Nonetheless, the SEC chair responded to Congress, insisting that his commission follows the administrative procedures act.
In a subsequent comment, McHenry cited earlier remarks that Gensler made to the Committee in 2019 while he was teaching at MIT. At the time, Gensler had criticized SEC rulings classifying Bitcoin and Ether as commodities.
When asked about his current opinion on the matter, Gensler responded:
“I’m not going to get into anyone token, but I think the securities laws are quite clear — if you’re raising money […] and the investing public […] have a reasonable expectation of profits based on the efforts of others, that fits within the securities law.”
Surprisingly, the hearing appears the same day McHenry tabled the Clarity for Digital Tokens Act of 2021. The draft bill draws heavily on the safe harbor proposal forwarded earlier by pro-crypto SEC Commissioner Hester Peirce in February 2021.

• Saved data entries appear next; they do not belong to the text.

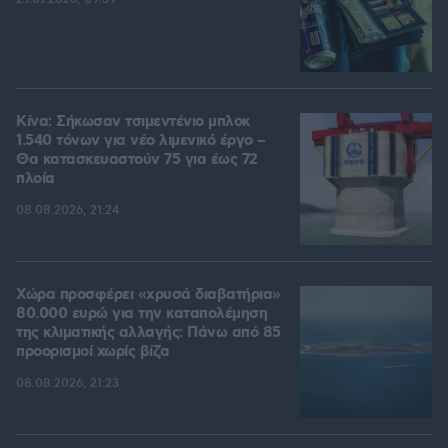
Κίνα: Σήκωσαν τσιμεντένιο μπλοκ
1.540 τόνων για νέο λιμενικό έργο –
Θα κατασκευαστούν 75 για έως 72
πλοία
08.08.2026, 21:24
Χώρα προσφέρει «χρυσά διαβατήρια»
80.000 ευρώ για την καταπολέμηση
της κλιματικής αλλαγής: Πάνω από 85
προορισμοί χωρίς βίζα
08.08.2026, 21:23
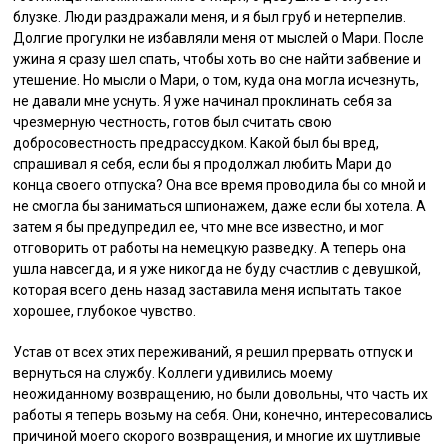
блузке. Люди раздражали меня, и я был груб и нетерпелив.
Долгие прогулки не избавляли меня от мыслей о Мари. После
ужина я сразу шел спать, чтобы хоть во сне найти забвение и
утешение. Но мысли о Мари, о том, куда она могла исчезнуть,
не давали мне уснуть. Я уже начинал проклинать себя за
чрезмерную честность, готов был считать свою
добросовестность предрассудком. Какой был бы вред,
спрашивал я себя, если бы я продолжал любить Мари до
конца своего отпуска? Она все время проводила бы со мной и
не смогла бы заниматься шпионажем, даже если бы хотела. А
затем я бы предупредил ее, что мне все известно, и мог
отговорить от работы на немецкую разведку. А теперь она
ушла навсегда, и я уже никогда не буду счастлив с девушкой,
которая всего день назад заставила меня испытать такое
хорошее, глубокое чувство.
Устав от всех этих переживаний, я решил прервать отпуск и
вернуться на службу. Коллеги удивились моему
неожиданному возвращению, но были довольны, что часть их
работы я теперь возьму на себя. Они, конечно, интересовались
причиной моего скорого возвращения, и многие их шутливые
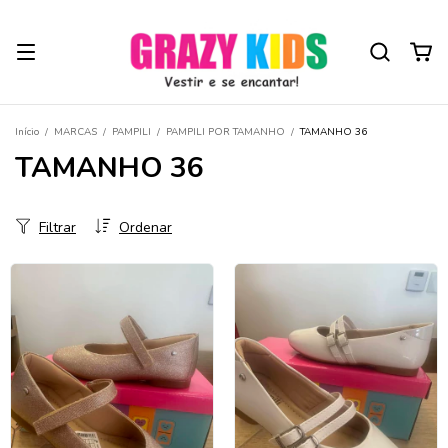
Início
/
MARCAS
/
PAMPILI
/
PAMPILI POR TAMANHO
/
TAMANHO 36
TAMANHO 36
Filtrar
Ordenar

Once more, McHenry slammed Gensler challenging him whether he took time to review Peirce’s proposal. Nevertheless, Gensler intelligently evaded answering McHenry’ concerns, mentioning:
“Commissioner Peirce and I have talked about her thoughts around a potential safe harbor. I think that the challenge for the American public is that if we don’t oversee this and bring in investor protection, people are going to get hurt.”